Berlin had a "witches' Sabbath" atmosphere. Prostitutes of both sexes roamed the streets. Cocaine was the fashionable drug. In the cabarets, the newly rich and their foreign friends could dance and spend money. Other reports noted that not all the young people had a bad time. Their parents had taught them to work and save, and that was clearly wrong, so they could spend money, enjoy themselves, and flout the old. The publisher Leopold Ullstein wrote: "People just didn't understand what was happening. All the economic theories they had been taught didn't provide for the phenomenon. There was a feeling of utter dependence on anonymous powers -- almost as a primitive people believed in magic -- that somebody must be in the know, and that this small group of 'somebody' must be a conspiracy. "When the 1,000-billion Mark note came out, few bothered to collect the change when they spent it.

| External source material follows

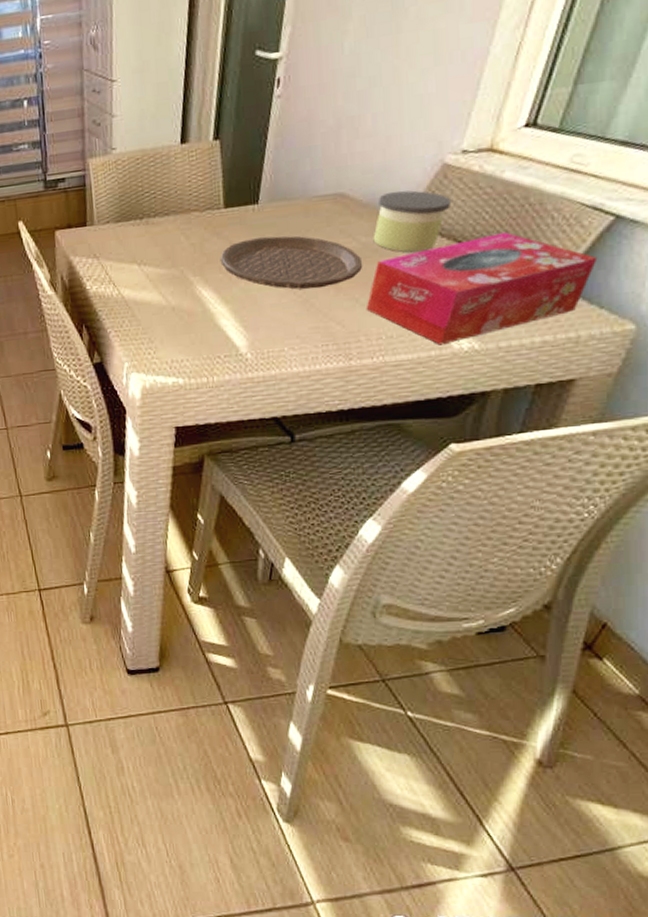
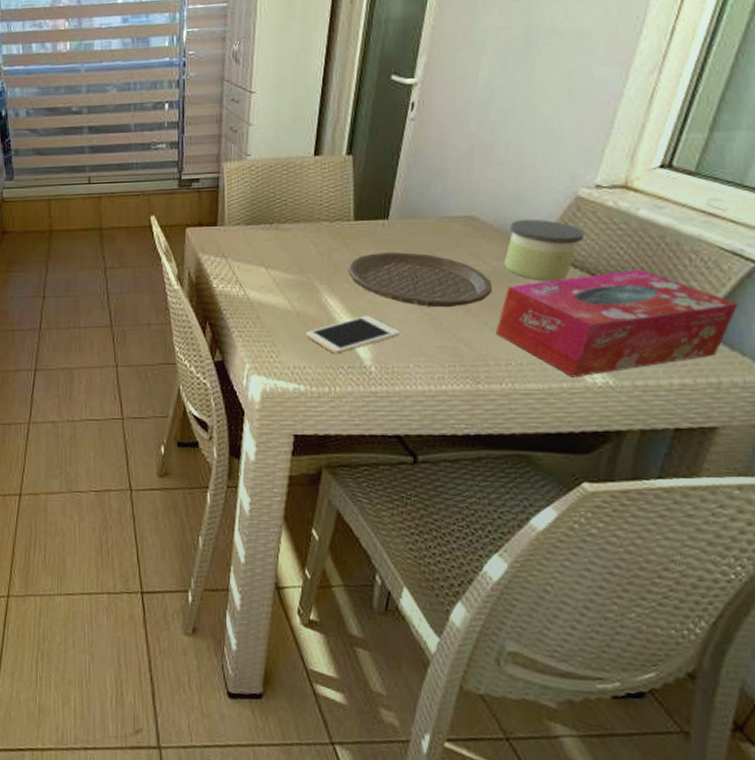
cell phone: none [181,303,274,345] -> present [305,316,400,354]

By November 1923, with one dollar equal to one trillion Marks, the breakdown was complete. The currency had lost meaning."
Over most of Germany, the lead was beginning to disappear overnight from roofs. Petrol was siphoned from the tanks of motor cars. Barter was already a usual form of exchange, but now commodities such as brass and fuel were becoming the currency of ordinary purchase and payment. A cinema seat cost a lump of coal. With a bottle of paraffin, one might buy a shirt; with that shirt, the potatoes needed by one's family. Herr von der Osten kept a girlfriend in the provincial Capital, for whose room in 1922 he had paid half a pound of butter a month: by the summer of 1923 it was costing him a whole pound. ‘The Middle Ages came back,' Erna von Pustau said.

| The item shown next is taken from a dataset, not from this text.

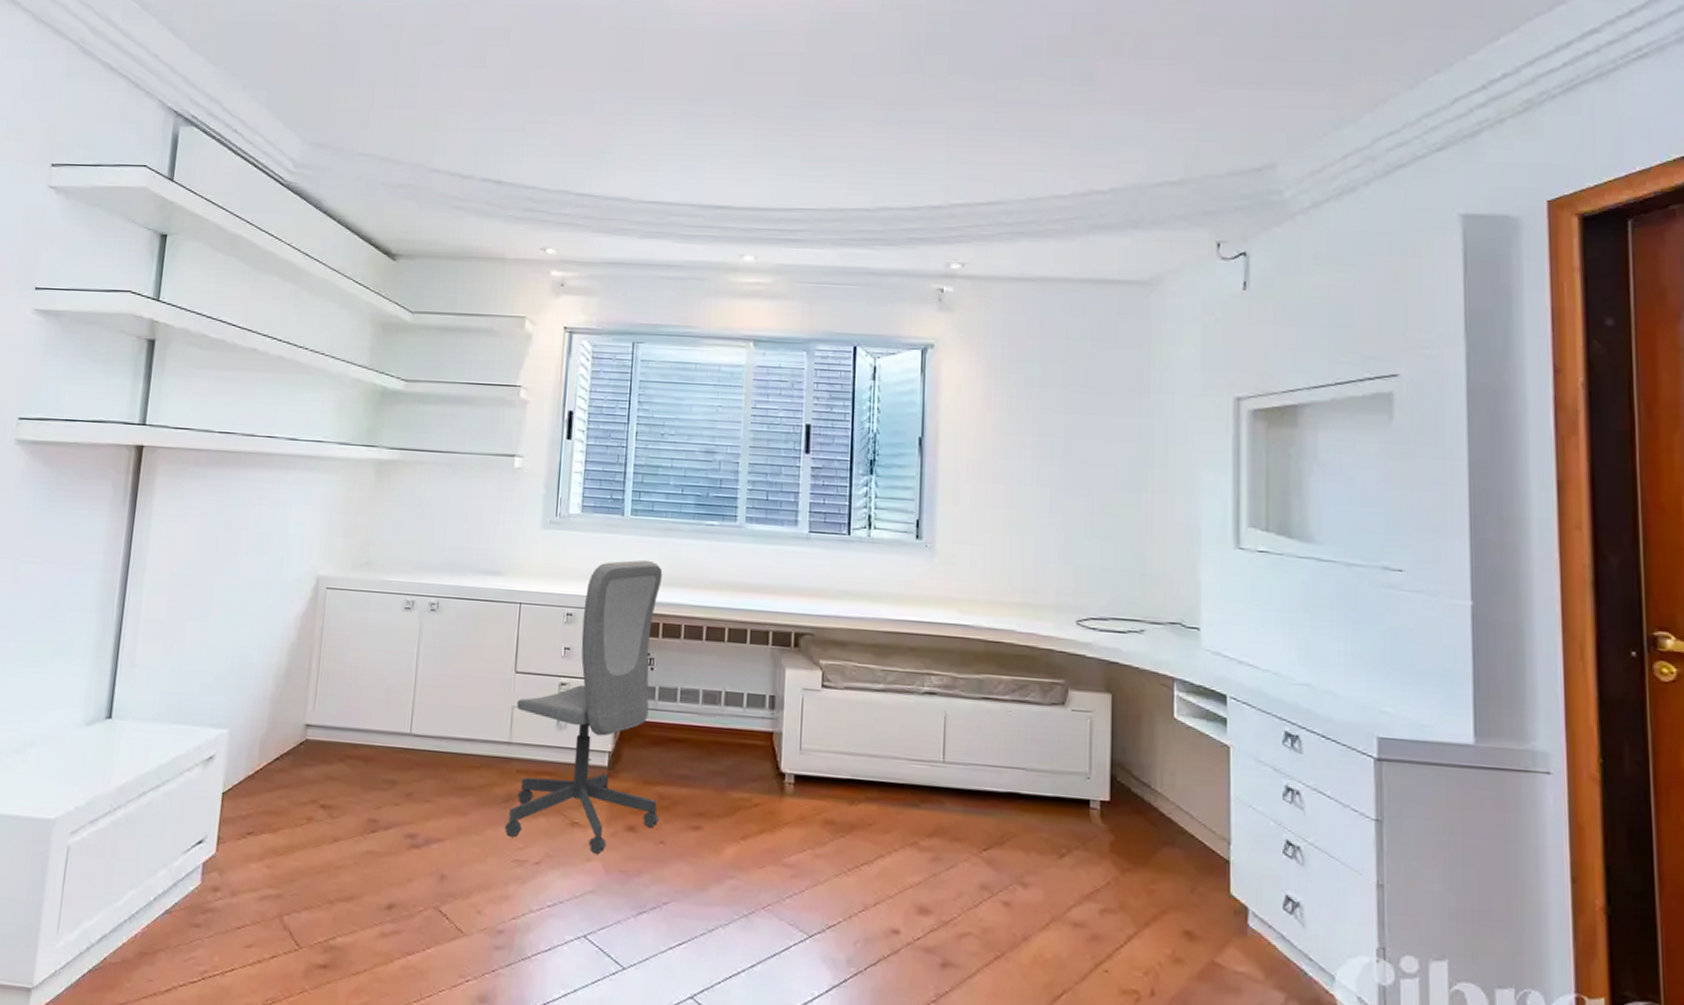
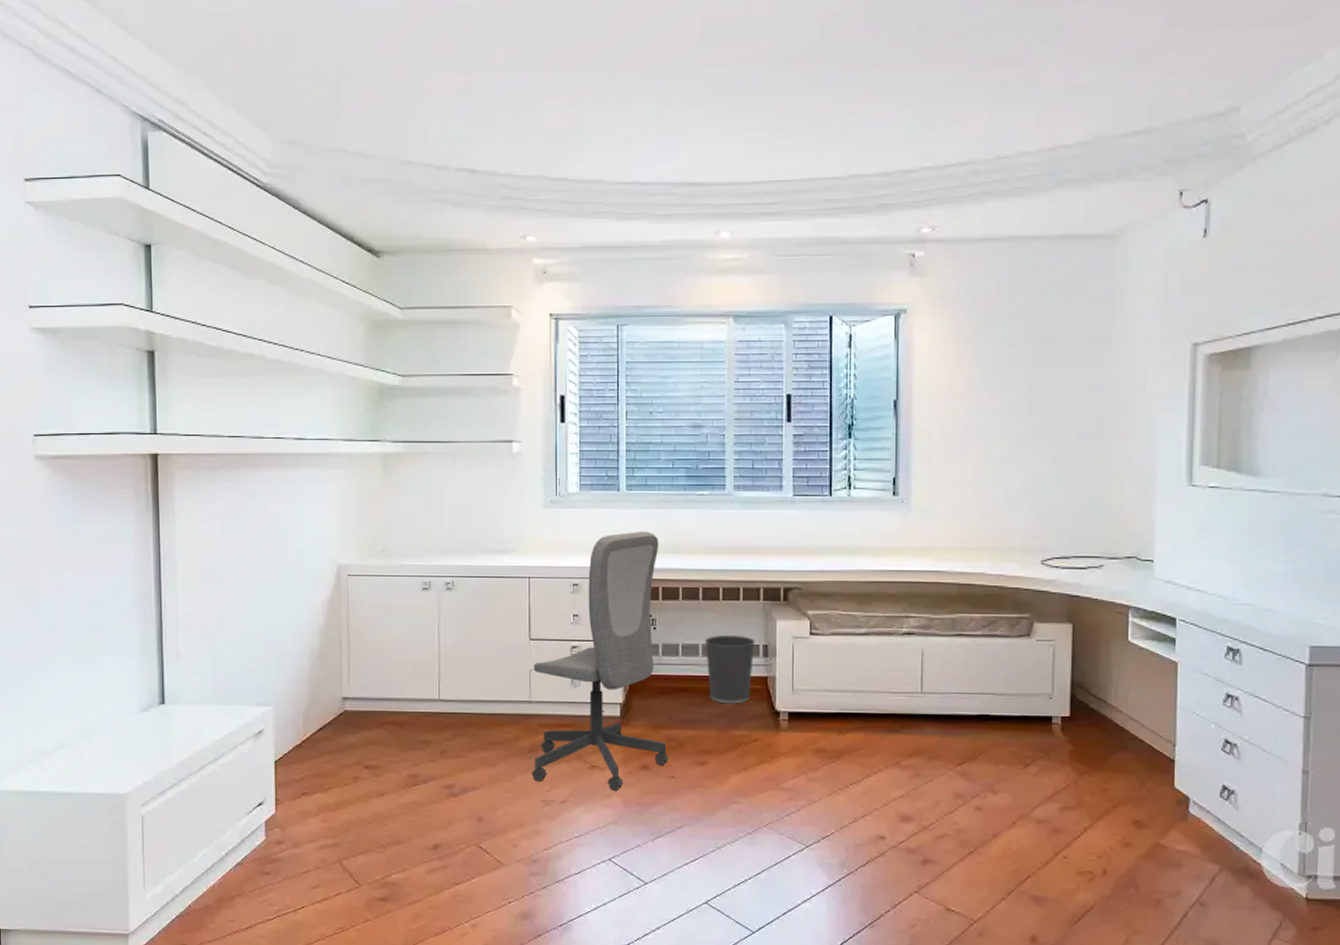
wastebasket: none [705,680,761,762] -> present [704,634,755,704]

Communities printed their own money, based on goods, on a certain amount of potatoes, or rye, for instance. Shoe factories paid their workers in bonds for shoes that they could exchange at the bakery for bread or the meat market for meat.
Those with foreign currency, becoming easily the most acceptable paper medium, had the greatest scope for finding bargains. The power of the dollar, in particular, far exceeded its nominal rate of exchange. Finding himself with a single dollar bill early in 1923, von der Osten got hold of six friends and went to Berlin one evening determined to blow the lot; but early the next morning, long after dinner, and many nightclubs later, they still had change in their pockets. There were stories of Americans in the greatest difficulties in Berlin because no-one had enough marks to change a five-dollar bill: of others who ran up accounts (to be paid off later in depreciated currency) on the strength of even bigger foreign notes which, after meals or services had been obtained, could not be changed; and of foreign students who bought up whole rows of houses out of their allowances.
There were stories of shoppers who found that thieves had stolen the baskets and suitcases in which they carried their money, leaving the money itself behind on the ground; and of life supported by selling every day or so a single tiny link from a long gold crucifix chain. There were stories (many of them, as the summer, wore on and as exchange rates altered several times a day) of restaurant meals which cost more when the bills came than when they were ordered. A 5,000-mark cup of coffee would cost 8,000 marks by the time it was drunk.